■ Tasks and exercises ■
1. Answer these from the article on San Diego's eviction moratorium:
(a) What does the article name as the cause of the business closures and job losses?
(b) By what means may a tenant send the written notification to the landlord?
(c) Within what period after the notice must the tenant supply verification?
2. Carry on the article about San Diego's eviction moratorium beyond its final sentence.

═══ Excerpt provided ═══

What Is the Moratorium on Evictions in San Diego
Covid-19 caused many financial difficulties leading to business closures and rapid job losses across the United States. To help tenants affected by these losses, both local and national governments moved to cushion vulnerable citizens. Among the strategies put in place is a moratorium on evictions law, seeking to protect tenants from forceful evictions. Below is an illustration of how it works.
Financial difficulties covered on the moratorium on evictions law
While the whole system looks to cushion tenants with financial difficulties, it considers some factors. They may arise due to the pandemic or government effect to curtail the virus-like public health orders.
The following highlights the criteria to qualify for the moratorium on evictions:
- A significant drop in household income for residential tenants
- Significant decrease in commercial income due to business closing or drop in sale for commercial tenants
- Loss of job or much reduction in working hours
- Significant medical expenses
Conditions that san diego tenants Have to meet
The temporary ban on eviction means that landlords cannot take action to evict occupants for rent arrears. However, there are conditions that the tenant must meet to be safe. They include:
- The tenant must notify their respective landlords of their inability to pay rent on time. The notification must be in writing either by, mail, email or text communication.
- They must provide the written notice before on or before the rent deadline day.
- They must provide verification or evidence that they cannot meet their rent obligation due to the Coronavirus’s economic effects within one week of giving the above notice.

═══ Supplied data ═══

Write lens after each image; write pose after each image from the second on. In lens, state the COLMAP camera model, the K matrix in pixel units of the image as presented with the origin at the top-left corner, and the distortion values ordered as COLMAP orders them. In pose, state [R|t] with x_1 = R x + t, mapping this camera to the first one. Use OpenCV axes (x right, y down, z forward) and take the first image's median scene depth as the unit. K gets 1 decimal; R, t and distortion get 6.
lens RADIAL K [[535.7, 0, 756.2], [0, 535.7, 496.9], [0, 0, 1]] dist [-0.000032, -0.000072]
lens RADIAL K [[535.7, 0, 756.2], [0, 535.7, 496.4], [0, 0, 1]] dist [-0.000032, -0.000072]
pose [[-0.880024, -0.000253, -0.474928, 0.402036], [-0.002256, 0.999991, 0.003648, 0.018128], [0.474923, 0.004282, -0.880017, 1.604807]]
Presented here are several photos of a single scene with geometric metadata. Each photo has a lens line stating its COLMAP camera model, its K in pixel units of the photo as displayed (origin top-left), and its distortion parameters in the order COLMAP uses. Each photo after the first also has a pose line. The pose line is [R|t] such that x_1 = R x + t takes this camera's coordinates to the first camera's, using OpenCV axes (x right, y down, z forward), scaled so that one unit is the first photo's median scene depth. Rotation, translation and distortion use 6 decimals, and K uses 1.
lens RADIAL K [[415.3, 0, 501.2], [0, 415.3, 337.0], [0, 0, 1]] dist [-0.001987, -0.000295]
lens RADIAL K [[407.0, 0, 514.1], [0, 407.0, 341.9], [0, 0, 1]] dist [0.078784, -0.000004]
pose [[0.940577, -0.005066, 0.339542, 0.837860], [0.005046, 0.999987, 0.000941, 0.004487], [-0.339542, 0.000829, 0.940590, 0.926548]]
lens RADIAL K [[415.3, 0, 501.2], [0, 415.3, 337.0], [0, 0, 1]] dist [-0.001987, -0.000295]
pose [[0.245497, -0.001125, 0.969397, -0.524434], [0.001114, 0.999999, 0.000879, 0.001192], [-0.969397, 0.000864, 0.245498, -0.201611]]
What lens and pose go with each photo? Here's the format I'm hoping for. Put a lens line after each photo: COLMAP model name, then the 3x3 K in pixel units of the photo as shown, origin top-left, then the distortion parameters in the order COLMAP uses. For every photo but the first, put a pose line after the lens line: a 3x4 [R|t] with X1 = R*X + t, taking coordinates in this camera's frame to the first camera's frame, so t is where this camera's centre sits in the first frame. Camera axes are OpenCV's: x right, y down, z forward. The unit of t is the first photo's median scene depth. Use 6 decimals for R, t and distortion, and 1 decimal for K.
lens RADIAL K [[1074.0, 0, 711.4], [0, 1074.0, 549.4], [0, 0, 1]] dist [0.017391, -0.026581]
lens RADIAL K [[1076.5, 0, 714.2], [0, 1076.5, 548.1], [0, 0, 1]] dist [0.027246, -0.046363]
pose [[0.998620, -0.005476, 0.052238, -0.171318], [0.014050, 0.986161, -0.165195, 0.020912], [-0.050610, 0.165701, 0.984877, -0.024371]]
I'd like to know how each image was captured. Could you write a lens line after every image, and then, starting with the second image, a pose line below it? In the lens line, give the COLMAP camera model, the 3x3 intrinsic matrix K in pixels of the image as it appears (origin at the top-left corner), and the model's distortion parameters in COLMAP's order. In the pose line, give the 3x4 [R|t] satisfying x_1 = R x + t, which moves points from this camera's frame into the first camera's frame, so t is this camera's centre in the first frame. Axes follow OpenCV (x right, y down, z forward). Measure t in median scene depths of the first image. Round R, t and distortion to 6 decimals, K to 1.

═══

■ Task-by-task answers ■
1.
(a) Covid-19.
(b) By mail, email, or text communication.
(c) Within one week of giving the notice.

2.
They can either provide a letter from the employer confirming a substantial pay cut or loss of job, Pay slip records documenting a reduction in income, or a bank statement showing the drop in revenue caused by the Covid-19 pandemic.
If the tenant does not provide the above documents, the landlord is free to seek enforcement action. They can either settle the dispute with the state or federal jurisdictions. If the tenant vacates the premises when the moratorium on eviction is in effect, they are obligated to pay all the rent owed. However, the two can handle this differently if they had a prior agreement.
The City of San Diego ordinance protects vulnerable residents for six months from the date it becomes effective. The reprieve can, however, be cut short with Governor Newsom’s withdrawal through executive order.
The CDC also imposed a moratorium on evictions orders seeking to protect vulnerable tenants across the nation. Unless this rule is extended, altered, or terminated, it prevents landlords from evicting their tenants due to non-rent payment up to December 31, 2020.
However, the landlord may evict the respective tenant due to factors unrelated to rent payments. Such factors must be in accordance with the law or stipulated on their lease and rental agreement.
The moratorium orders cover every type of rental housing, including mobile homes and related lands. It, however, excludes hotel rooms, motels, and guest houses.
Find out all about the moratorium on evictions with help from Lofty Property Management
Lofty Property Management is here to help you learn all about the minutiae of the moratorium on evictions and help you manage your property in the best possible way. We provide a comprehensive property management service that includes everything from tenant screening to handling the eviction process. We are here to help you out. Contact us today!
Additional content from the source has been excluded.